MRB vs. CRB: knowing who you are banking
A marijuana-related business (MRB) touches the plant directly: cultivators, processors, distributors, and dispensaries. A cannabis-related business (CRB) is an ancillary company that serves the industry without touching the plant, such as packaging suppliers, security firms, real-estate lessors, and law firms. The distinction drives risk tiering. Plant-touching MRBs warrant enhanced due diligence and marijuana SAR filing; many ancillary CRBs can be handled with elevated but less intensive controls, depending on how much of their revenue derives from the industry.
Frequently asked questions
Is it legal for a bank or credit union to serve cannabis businesses?
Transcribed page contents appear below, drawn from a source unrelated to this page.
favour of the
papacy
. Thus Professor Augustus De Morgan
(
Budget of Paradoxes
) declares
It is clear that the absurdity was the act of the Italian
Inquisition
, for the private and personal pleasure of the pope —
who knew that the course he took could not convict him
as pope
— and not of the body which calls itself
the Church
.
Yes. No federal law prohibits a financial institution from banking a state-licensed cannabis business. What the law requires is a risk-based BSA/AML program and compliance with FinCEN's 2014 guidance, including the marijuana SAR framework. The decision is a risk-appetite decision, not a question of permission.
Did Schedule III rescheduling make cannabis banking easier?
Only at the margins so far. The April 2026 order moved FDA-approved and state-licensed medical products to Schedule III, which helps medical operators on taxes and research, but it did not change BSA obligations. Adult-use cannabis remains Schedule I pending the broader rescheduling hearing that began June 29, 2026, and FinCEN's marijuana SAR requirements still apply.
Has the SAFE Banking Act passed in 2026?
No. A bipartisan group reintroduced the SAFE Banking Act of 2026 in both the House and Senate on June 25, 2026, but it has not been enacted. If it becomes law it would protect institutions from being penalized solely for serving state-sanctioned cannabis businesses, but BSA/AML obligations would still apply.
What is the difference between an MRB and a CRB?
An MRB is a plant-touching marijuana-related business such as a cultivator or dispensary. A CRB is a cannabis-related ancillary business that supports the industry without touching the plant. MRBs generally require the most intensive due diligence and trigger marijuana SAR filing.